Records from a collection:
▼

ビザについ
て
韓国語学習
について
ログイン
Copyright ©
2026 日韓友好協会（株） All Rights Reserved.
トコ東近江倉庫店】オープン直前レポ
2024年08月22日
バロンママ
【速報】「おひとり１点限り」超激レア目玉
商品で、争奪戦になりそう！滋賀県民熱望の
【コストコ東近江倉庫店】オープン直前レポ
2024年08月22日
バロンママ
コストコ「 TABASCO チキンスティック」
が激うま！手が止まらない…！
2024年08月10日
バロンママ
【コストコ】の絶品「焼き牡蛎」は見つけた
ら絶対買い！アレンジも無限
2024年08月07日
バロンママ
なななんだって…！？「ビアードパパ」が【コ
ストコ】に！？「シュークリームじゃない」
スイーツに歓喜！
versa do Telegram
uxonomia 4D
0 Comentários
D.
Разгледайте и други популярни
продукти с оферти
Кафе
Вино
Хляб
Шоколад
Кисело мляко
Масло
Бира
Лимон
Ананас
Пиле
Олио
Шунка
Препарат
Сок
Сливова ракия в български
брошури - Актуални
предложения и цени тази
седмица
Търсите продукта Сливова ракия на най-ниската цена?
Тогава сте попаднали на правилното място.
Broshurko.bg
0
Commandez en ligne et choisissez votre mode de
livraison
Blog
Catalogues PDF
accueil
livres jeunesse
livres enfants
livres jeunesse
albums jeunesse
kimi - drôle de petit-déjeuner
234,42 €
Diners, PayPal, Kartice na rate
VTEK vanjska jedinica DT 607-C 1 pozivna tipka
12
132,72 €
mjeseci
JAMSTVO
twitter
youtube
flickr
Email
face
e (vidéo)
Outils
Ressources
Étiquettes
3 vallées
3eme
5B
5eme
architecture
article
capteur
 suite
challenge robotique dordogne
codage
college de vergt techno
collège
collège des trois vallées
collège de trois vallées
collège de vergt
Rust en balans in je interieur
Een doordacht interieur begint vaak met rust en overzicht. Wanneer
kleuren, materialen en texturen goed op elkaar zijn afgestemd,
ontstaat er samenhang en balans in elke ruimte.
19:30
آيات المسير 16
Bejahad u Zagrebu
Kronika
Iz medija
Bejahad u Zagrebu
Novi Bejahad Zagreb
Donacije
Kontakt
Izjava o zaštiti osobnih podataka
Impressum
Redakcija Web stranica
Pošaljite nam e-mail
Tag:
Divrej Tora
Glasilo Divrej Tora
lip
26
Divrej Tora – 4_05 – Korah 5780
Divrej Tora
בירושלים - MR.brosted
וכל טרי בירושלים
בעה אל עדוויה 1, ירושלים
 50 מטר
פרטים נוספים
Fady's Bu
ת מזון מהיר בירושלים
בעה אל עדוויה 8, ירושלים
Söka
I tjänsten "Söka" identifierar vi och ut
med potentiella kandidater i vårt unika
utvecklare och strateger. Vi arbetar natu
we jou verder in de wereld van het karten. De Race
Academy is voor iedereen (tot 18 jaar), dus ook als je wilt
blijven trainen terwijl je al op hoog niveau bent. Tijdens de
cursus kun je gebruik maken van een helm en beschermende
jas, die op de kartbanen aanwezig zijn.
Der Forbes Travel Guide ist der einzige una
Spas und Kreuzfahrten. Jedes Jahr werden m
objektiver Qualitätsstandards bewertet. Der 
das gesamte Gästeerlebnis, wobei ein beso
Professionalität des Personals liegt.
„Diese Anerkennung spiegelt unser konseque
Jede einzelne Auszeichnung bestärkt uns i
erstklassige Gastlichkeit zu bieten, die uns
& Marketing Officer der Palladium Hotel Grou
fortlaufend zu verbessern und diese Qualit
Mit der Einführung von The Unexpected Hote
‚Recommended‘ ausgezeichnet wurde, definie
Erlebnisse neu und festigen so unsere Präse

▲

*Instruction:* Reproduce every line of the material above word for word, keeping the same line breaks and order.

*Written solution:*
ビザについ
て
韓国語学習
について
ログイン
Copyright ©
2026 日韓友好協会（株） All Rights Reserved.
トコ東近江倉庫店】オープン直前レポ
2024年08月22日
バロンママ
【速報】「おひとり１点限り」超激レア目玉
商品で、争奪戦になりそう！滋賀県民熱望の
【コストコ東近江倉庫店】オープン直前レポ
2024年08月22日
バロンママ
コストコ「 TABASCO チキンスティック」
が激うま！手が止まらない…！
2024年08月10日
バロンママ
【コストコ】の絶品「焼き牡蛎」は見つけた
ら絶対買い！アレンジも無限
2024年08月07日
バロンママ
なななんだって…！？「ビアードパパ」が【コ
ストコ】に！？「シュークリームじゃない」
スイーツに歓喜！
versa do Telegram
uxonomia 4D
0 Comentários
D.
Разгледайте и други популярни
продукти с оферти
Кафе
Вино
Хляб
Шоколад
Кисело мляко
Масло
Бира
Лимон
Ананас
Пиле
Олио
Шунка
Препарат
Сок
Сливова ракия в български
брошури - Актуални
предложения и цени тази
седмица
Търсите продукта Сливова ракия на най-ниската цена?
Тогава сте попаднали на правилното място.
Broshurko.bg
0
Commandez en ligne et choisissez votre mode de
livraison
Blog
Catalogues PDF
accueil
livres jeunesse
livres enfants
livres jeunesse
albums jeunesse
kimi - drôle de petit-déjeuner
234,42 €
Diners, PayPal, Kartice na rate
VTEK vanjska jedinica DT 607-C 1 pozivna tipka
12
132,72 €
mjeseci
JAMSTVO
twitter
youtube
flickr
Email
face
e (vidéo)
Outils
Ressources
Étiquettes
3 vallées
3eme
5B
5eme
architecture
article
capteur
 suite
challenge robotique dordogne
codage
college de vergt techno
collège
collège des trois vallées
collège de trois vallées
collège de vergt
Rust en balans in je interieur
Een doordacht interieur begint vaak met rust en overzicht. Wanneer
kleuren, materialen en texturen goed op elkaar zijn afgestemd,
ontstaat er samenhang en balans in elke ruimte.
19:30
آيات المسير 16
Bejahad u Zagrebu
Kronika
Iz medija
Bejahad u Zagrebu
Novi Bejahad Zagreb
Donacije
Kontakt
Izjava o zaštiti osobnih podataka
Impressum
Redakcija Web stranica
Pošaljite nam e-mail
Tag:
Divrej Tora
Glasilo Divrej Tora
lip
26
Divrej Tora – 4_05 – Korah 5780
Divrej Tora
בירושלים - MR.brosted
וכל טרי בירושלים
בעה אל עדוויה 1, ירושלים
 50 מטר
פרטים נוספים
Fady's Bu
ת מזון מהיר בירושלים
בעה אל עדוויה 8, ירושלים
Söka
I tjänsten "Söka" identifierar vi och ut
med potentiella kandidater i vårt unika
utvecklare och strateger. Vi arbetar natu
we jou verder in de wereld van het karten. De Race
Academy is voor iedereen (tot 18 jaar), dus ook als je wilt
blijven trainen terwijl je al op hoog niveau bent. Tijdens de
cursus kun je gebruik maken van een helm en beschermende
jas, die op de kartbanen aanwezig zijn.
Der Forbes Travel Guide ist der einzige una
Spas und Kreuzfahrten. Jedes Jahr werden m
objektiver Qualitätsstandards bewertet. Der 
das gesamte Gästeerlebnis, wobei ein beso
Professionalität des Personals liegt.
„Diese Anerkennung spiegelt unser konseque
Jede einzelne Auszeichnung bestärkt uns i
erstklassige Gastlichkeit zu bieten, die uns
& Marketing Officer der Palladium Hotel Grou
fortlaufend zu verbessern und diese Qualit
Mit der Einführung von The Unexpected Hote
‚Recommended‘ ausgezeichnet wurde, definie
Erlebnisse neu und festigen so unsere Präse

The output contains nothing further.